Using Space Warps to Discover and Weigh Galaxies

John Wheeler once summarized General Relativity as “Matter tells space how to curve, and space tells matter how to move.” While that is a handy description, and while there have been many textbooks written, lectures given and websites constructed to explain this, the quote itself doesn’t address what happens to the light streaming through the universe as it encounters the warped space curved by matter.

A useful visualization.The simple answer is: it curves too, and Einstein’s equations provide predictions for exactly how it works. In fact, observations of the bending of starlight around the Sun were one of the first implemented tests of General Relativity, and it passed with flying colors. On the scale of the Universe, the Sun isn’t that massive, but it’s massive enough to bend the light just a little, and by exactly the amount the equations predicted.

Those equations say that more matter in the same place is more likely to produce a strong lens effect, distorting and magnifying a background source. So what happens when you have a *lot* of matter, say, in a big galaxy or a cluster of galaxies?

a) an Einstein cross (credit: NASA/ESA); b) an example from the Space Warps dataset; c) a known lens in CANDELS that Galaxy Zoo users spotted.

From left to right: a) an Einstein cross (credit: NASA/ESA); b) an example from the Space Warps dataset; c) a known lens in CANDELS that Galaxy Zoo users spotted.

Some pretty impressive configurations, which are rare but which humans are best at finding — hence Space Warps, the Zooniverse’s newest project and our astronomical project sibling. Co-lens-experts Phil Marshall and Aprajita Verma joined us during this hangout to describe how they use gravitational lenses to weigh galaxies.

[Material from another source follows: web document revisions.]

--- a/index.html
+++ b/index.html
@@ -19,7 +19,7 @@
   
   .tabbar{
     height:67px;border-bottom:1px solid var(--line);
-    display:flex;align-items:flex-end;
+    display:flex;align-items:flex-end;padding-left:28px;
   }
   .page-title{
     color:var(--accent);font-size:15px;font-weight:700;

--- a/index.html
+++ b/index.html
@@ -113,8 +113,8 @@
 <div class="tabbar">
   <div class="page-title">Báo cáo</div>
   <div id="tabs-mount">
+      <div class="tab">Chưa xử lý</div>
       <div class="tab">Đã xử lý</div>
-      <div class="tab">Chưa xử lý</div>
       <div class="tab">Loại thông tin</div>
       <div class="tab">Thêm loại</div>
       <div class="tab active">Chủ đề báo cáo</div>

In particular, they can tell the difference between Dark Matter and “matter that’s dark” — the former being the exotic particles that are very different from stars and gas and planets and people, and the latter being normal matter that isn’t bright, such as brown dwarf “stars” that never actually ignited.

Note: Google+ was feeling a bit out of sorts, so the first minute or so of the broadcast was cut off, during which time Bill Keel showed us the first known image of a gravitational lens, from 1903. We went on to talk about all of the above, and more besides, including the importance of simulated lenses, why the images Space Warps uses are specially tuned to help us find lenses, and how the science team (which includes citizen scientists from Galaxy Zoo!) plan to turn our clicks into discoveries.

(or download the podcast mp3 here)

Notice my swapping of pronouns to “we” — I’m not on the Space Warps science team, but I’ve done nearly 100 classifications now myself! I can’t wait to see the results start to come in from this project.